The 4 West Mine received three significant and substantial (S&S) violations, two 104(d)s and one 104(a), as a result of the fatal accident.
One 104(d)(1) S&S citation cited 30 CFR Section 48.7(c) for the failure to train employees on safe work procedures. The second 104(d)(1) S&S order cited 30 CFR Section 75.333(d)(2) for a failure to install both pairs of air-lock doors to be of sufficient strength to serve their intended purpose of maintaining separation and permitting travel between or within air courses or entries. The single 104(a) S&S citation, for a violation of 30 CFR Section 75.333(d)(3), was issued due to the improper operation of the door sets.
Speed, Seat Belt Use at Core of Republic Energy Fatality
As Coal Age was going to press near the close of the year, MSHA issued its final investigation report for the March 17, 2015, powered haulage fatality at the Republic Energy complex in Fayette County, West Virginia.
In that incident, 52-year-old contract truck driver Von Bower was killed while driving a fuel truck on a mine haulage road.
According to the probe’s findings, the tandem axle truck, which was fully loaded with about 3,500 gallons of diesel fuel, was found on its top near the bottom of a long descending grade, which included a sharp curve to the right.
“The vehicle was found with the top of the cab crushed and both doors closed. Since there was no indication the truck traveled onto the berm or hillside, the driver likely made a sharp turn, at too high of a speed, to follow the road,” MSHA investigators said. “This indicates that the speed of the truck was not under control.”
There were no eyewitnesses to the accident, and no other injuries were involved.
In its interviews, the agency said it was not able to determine if Bower had been wearing a seat belt; while one person recalled seeing him without it, it was also thought that it could have been removed post-accident. An autopsy ruled that the victim’s death was an accident and not the result of natural causes, such as a heart attack during the truck’s operation.

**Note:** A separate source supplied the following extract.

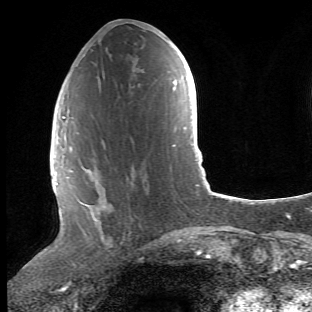
Breast MRI (dynamic contrast-enhanced), one axial slice; position 20 of 66 along the scan axis; cropped to one breast; dynamic contrast-enhanced series, time point 2 of 6 at this slice position (early post-contrast); 1.5 T; TE 4.2 ms, TR 8.5 ms; 2.4 mm slice thickness; 312 × 312 image matrix. Female patient.
Structures marked on this image (semi-automatically segmented with operator editing):
- enhancing-tissue mask used for the functional tumour volume (all voxels passing the contrast-enhancement thresholds inside the analysis volume; usually the tumour): bounding box [x1, y1, x2, y2] px = [68, 116, 104, 265]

A review of the physical factors of the accident, including the 1997 Kenworth W900 tractor he had been operating, was conducted as part of the probe; in that portion, it was determined that the truck was likely traveling at a speed exceeding 17 miles per hour when he overturned.
“The accident occurred because the contract truck driver was unable to maintain full control of his fully loaded fuel truck while descending a long, steep grade on a mine haul road,” MSHA concluded. “The…investigation determined that the truck was traveling at too high a rate of speed to allow it to negotiate a sharp curve near the bottom of the haul road, causing the fuel truck to overturn and skid to a stop on its top, fatally injuring the driver.”
It issued a 104(a) citation to contractor Rogers Petroleum Services for its violation of 30 CFR Section 77.1607(b) for failure to control.